━━ EXTRACT ━━

Hardware Firewall…not sure what you mean there?
Firewalls come in two varieties, Hardware and Software. As you can imagine software firewalls typically reside on a computer or server and are often included in Endpoint Security Software. What I am referring to here is a hardware firewall. I could write pages upon pages detailing what a firewall does and how each feature benefits you, but we will keep it short and simple. Think of it as a barrier around your entire network, protecting every device inside, keeping the proverbial fires at bay. Digital firefighters! With a hardware firewall all data travelling in or out of a network is examined based on specific user defined criteria, if the data does not meet this criteria then the firewall will block it. This is extremely effective in keeping malicious activity from even entering your network in the first place.
For Example, a common way hackers exploit your system is through specific ports on the net, think of ports as a number door, only specific data can go through its assigned door. For this example we will use port 3389, this is used for remote access (more specifically Remote Desktop). With proper configuration one can use this port to access their computer at the office from the beach they are sitting at in Hawaii…or booth at Starbucks. If that port is not configured properly, you are essentially opening that door for anyone and everyone with the right know how to stroll right in – you can imagine what happens next.

━━━

▶ _SHORT TASK 1_
Answer these questions using the firewall passage:
(a) What two varieties of firewalls does the passage name?
(b) When does a hardware firewall block data traveling in or out of a network?
(c) Which port number serves as the example, and what is it used for?
▶ _SHORT TASK 2_
Continue the firewall passage from its last sentence.
The listing that comes next is drawn from a separate source.

━━ ENTRIES SUPPLIED ━━

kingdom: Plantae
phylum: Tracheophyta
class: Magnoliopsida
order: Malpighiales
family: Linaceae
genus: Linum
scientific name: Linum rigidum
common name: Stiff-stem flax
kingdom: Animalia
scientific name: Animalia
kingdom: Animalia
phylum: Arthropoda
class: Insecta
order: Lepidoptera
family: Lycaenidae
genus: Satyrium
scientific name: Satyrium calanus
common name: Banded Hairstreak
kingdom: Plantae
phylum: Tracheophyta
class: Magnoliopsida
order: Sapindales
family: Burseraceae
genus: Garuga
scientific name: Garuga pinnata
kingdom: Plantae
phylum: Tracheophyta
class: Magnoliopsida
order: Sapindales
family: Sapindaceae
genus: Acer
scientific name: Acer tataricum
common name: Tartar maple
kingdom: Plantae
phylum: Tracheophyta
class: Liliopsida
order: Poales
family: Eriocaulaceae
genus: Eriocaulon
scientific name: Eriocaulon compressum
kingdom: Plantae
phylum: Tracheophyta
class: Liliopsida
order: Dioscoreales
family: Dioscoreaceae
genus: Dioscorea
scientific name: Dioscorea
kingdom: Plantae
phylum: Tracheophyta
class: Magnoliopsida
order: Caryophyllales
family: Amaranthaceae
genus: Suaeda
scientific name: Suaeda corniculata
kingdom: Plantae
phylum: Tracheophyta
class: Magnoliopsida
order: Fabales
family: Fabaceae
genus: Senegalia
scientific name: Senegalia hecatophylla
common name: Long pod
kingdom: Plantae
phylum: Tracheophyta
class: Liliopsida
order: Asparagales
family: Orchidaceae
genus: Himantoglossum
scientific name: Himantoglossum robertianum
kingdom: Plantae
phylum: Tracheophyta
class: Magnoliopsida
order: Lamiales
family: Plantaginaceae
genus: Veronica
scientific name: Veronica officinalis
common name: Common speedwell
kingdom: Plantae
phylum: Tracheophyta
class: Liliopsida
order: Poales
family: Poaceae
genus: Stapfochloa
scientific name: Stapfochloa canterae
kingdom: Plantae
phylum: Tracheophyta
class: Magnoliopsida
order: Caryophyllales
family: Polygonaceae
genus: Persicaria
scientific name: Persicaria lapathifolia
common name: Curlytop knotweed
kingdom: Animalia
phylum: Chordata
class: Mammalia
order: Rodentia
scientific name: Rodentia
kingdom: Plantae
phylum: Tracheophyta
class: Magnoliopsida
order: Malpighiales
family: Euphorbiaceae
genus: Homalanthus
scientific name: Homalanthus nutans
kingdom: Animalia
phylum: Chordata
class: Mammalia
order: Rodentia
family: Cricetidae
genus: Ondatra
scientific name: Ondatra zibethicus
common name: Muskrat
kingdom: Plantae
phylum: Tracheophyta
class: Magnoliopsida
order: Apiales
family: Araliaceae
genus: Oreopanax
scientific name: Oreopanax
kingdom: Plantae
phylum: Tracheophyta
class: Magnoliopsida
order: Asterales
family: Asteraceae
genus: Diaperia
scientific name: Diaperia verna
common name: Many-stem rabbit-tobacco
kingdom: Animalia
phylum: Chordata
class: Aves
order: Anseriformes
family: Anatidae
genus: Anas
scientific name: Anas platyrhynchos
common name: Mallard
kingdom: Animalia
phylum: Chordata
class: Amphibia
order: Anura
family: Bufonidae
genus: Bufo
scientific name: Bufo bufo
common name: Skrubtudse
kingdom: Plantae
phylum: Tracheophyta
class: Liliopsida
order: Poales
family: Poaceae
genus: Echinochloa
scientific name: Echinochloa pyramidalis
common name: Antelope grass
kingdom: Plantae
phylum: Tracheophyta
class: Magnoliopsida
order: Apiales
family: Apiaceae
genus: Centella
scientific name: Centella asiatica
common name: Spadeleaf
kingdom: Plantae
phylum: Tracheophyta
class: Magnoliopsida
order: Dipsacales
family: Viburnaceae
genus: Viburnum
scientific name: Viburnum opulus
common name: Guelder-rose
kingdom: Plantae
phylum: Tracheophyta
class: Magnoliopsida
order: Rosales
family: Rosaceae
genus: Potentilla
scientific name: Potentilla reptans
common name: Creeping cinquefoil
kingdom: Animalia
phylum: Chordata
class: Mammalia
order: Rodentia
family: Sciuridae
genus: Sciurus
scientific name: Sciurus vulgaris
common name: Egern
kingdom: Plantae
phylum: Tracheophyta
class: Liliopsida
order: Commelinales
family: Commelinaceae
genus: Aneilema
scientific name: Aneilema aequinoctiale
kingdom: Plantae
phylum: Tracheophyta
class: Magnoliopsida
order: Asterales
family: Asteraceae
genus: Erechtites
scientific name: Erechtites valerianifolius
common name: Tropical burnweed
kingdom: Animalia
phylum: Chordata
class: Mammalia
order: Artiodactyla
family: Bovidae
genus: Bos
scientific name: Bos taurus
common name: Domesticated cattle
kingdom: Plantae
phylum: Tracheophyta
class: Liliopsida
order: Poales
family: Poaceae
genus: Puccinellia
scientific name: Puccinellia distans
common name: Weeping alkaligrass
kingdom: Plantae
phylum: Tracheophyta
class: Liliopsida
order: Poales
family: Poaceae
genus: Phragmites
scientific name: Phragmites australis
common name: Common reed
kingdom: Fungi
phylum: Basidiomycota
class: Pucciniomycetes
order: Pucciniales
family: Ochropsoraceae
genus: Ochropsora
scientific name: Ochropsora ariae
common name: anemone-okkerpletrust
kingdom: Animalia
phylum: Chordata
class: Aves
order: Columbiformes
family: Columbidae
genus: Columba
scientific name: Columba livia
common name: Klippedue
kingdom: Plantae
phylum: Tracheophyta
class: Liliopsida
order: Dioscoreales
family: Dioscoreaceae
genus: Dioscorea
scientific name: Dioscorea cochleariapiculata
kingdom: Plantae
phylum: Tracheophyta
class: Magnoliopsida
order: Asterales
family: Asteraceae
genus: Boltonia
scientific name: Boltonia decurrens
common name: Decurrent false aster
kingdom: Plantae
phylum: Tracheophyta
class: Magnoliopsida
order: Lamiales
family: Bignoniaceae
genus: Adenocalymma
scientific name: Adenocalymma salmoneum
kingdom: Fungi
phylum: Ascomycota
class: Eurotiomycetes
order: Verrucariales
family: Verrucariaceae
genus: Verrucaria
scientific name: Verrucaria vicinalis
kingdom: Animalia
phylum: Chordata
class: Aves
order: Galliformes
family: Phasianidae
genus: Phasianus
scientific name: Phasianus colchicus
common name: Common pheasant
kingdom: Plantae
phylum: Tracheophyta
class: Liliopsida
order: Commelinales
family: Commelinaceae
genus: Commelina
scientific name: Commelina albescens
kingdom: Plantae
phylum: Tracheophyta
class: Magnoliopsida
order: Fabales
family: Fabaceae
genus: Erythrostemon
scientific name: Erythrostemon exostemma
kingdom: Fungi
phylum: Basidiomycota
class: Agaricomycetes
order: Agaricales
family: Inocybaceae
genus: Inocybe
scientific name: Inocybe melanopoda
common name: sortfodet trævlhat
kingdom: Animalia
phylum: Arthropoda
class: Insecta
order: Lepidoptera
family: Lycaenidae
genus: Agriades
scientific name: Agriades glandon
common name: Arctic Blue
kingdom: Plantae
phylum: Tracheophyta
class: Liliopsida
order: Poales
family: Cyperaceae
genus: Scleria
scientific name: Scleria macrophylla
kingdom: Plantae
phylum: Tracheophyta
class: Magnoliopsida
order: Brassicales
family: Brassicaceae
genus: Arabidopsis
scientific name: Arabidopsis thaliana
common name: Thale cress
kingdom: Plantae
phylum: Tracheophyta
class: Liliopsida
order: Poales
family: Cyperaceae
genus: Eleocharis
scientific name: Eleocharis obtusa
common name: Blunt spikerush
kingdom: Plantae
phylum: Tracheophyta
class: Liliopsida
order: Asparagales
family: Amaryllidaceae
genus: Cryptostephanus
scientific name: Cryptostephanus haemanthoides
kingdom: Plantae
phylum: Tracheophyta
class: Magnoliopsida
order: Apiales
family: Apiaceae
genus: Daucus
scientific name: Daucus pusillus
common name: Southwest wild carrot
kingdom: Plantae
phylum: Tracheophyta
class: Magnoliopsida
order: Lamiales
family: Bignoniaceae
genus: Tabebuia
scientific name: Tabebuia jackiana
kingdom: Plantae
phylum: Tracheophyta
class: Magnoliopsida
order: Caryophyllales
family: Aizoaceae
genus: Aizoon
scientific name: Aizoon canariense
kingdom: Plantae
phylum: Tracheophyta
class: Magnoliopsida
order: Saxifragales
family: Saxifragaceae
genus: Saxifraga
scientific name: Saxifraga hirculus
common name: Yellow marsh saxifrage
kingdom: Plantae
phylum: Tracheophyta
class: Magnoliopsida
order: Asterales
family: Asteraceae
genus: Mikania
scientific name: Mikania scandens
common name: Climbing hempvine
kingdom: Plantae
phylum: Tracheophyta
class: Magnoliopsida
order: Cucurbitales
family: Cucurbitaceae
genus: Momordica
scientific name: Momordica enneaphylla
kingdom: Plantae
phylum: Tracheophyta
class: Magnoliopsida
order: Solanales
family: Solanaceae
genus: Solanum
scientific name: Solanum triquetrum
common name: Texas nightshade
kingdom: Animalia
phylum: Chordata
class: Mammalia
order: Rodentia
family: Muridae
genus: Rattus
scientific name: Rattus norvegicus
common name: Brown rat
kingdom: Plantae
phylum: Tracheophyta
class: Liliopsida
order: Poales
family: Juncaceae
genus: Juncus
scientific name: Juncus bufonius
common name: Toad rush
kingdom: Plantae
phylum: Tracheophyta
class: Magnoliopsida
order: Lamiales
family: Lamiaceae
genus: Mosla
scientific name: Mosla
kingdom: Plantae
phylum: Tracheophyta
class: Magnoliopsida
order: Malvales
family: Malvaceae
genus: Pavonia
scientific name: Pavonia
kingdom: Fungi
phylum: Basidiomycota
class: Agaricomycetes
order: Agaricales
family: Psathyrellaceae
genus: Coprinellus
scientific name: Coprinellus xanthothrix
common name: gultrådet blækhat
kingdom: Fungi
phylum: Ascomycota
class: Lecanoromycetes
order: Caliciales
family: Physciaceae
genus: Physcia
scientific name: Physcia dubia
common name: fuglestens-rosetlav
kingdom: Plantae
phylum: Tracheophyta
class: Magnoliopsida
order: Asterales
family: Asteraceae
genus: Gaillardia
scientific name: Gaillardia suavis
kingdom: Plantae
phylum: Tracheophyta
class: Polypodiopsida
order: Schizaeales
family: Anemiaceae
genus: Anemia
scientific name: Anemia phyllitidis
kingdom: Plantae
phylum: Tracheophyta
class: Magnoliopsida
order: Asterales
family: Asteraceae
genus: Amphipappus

━━━

▶ _RESULT 1_
(a) Hardware and software.
(b) When the data does not meet specific user-defined criteria.
(c) Port 3389, which is used for remote access, more specifically Remote Desktop.

▶ _RESULT 2_
What should I be doing to keep my device protected and improve my network security?
Do you have an IT Service Provider that manages your devices? If so, then you can sit back and let them handle it while you focus on your business.
No IT Service provider? You have a little work to do. First I would consult with an IT Service Provider and see if the management services they offer are a good fit for you. If they are not, here a few things to make sure you have in order.
- Configure Automatic Update, and make sure they are running on a regular schedule.
- Purchase (Yes. I said purchase, no free software) Endpoint Security Software such as BitDefender. Make sure it is set to automatically update, and the logs are checked on a regular basis.
- Install a Hardware Firewall into your network and make sure it has the latest definitions installed as well as the latest (stable) firmware.
Regardless if you have an IT Service provider you should always practice safe browsing. Not sure what I mean? Here is a quick list of tips.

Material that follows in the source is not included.